Your second idea combines the "Parent References" and "Child References" approaches discussed above. This approach makes it easy to find both the children and the parent and makes it easy to update relationships and the main data of an article (though you need to update both the parent and the children fields), but you still need to traverse through it to find ancestors and descendants.
If you are interested in finding ancestors and descendants (and care about this more than being able to easily update relationships), you can consider adding an ancestors array to your second idea to make it also easy to query for ancestors and descendants. Of course, updating relationships becomes a real pain if you do this though.
Conclusion:
Ultimately it all depends on what actions are needed the most.
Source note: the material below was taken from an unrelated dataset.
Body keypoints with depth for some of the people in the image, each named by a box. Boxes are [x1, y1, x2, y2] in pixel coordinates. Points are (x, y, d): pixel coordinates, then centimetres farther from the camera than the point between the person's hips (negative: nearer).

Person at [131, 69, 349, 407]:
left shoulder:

Since you're working with articles, whose underlying data (like the title) can change frequently, you may want to avoid the first idea since you would need to update not only the main document for that article but all child documents as well as the parent.
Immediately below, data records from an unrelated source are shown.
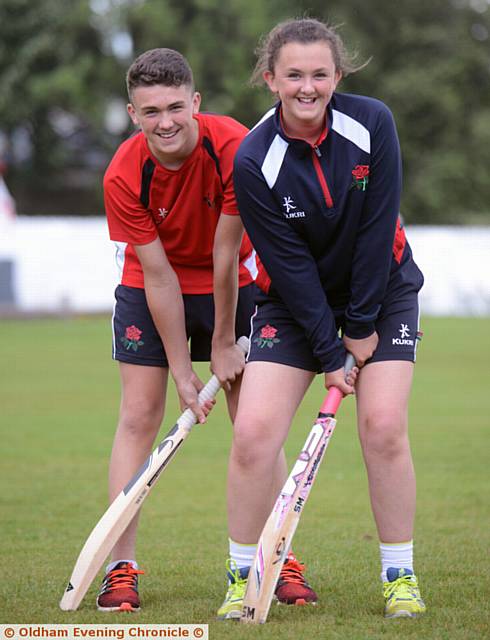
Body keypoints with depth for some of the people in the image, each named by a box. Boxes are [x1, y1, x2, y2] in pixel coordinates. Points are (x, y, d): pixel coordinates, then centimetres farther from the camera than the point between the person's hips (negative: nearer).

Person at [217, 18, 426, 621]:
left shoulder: (372, 124, -18)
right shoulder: (253, 160, -20)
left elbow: (377, 230, -14)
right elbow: (290, 264, -17)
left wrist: (363, 324, -13)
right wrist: (329, 353, -17)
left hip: (383, 289, 1)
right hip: (293, 301, 0)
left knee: (383, 426, -13)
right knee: (253, 430, -14)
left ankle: (400, 575, 3)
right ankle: (243, 577, 1)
Your second idea makes it easy to retrieve the immediate parent and children. Updating relationships is also not too difficult (It's certainly better than some of the other options available).
If you really want to make it easy to find ancestors and descendants at the expense of updating relationships as easily, choose to include an array of ancestor references.
In general, try to minimize the number of traversals required, as they require running some kind of iteration or recursion to get to the data you want. If you value the ability to update relationships, you should also pick an option that changes fewer nodes in the tree (Parent References, Child References, and your second idea can do this).
Very nice summary from @CynicalProgrammer, I would add one more: use the fact that json is a tree to your adventage! No need to store only the 'left' and 'right' node ID in each node, why not store a subtree, 3-4-5 deep down? So it would look like this:
{
left: {
left: {
left: {...},
right: {...}
},
right: {...}
},
right: {... you get the idea ...}
}
This way, you'd need hell of a lot less queries for traverse the tree, and the number of documents in the collection would be a fraction. A slight drawback is that you need somewhat more complex code to write to the tree, and mongodb documents will be bigger, meaning individual writes are slower.
I think this is probably the best way to store trees in mongodb. But again, remember, mongo is meant for document storage, not "big-ass schemaless tree" storage. You might want to look into something like neo4j for that.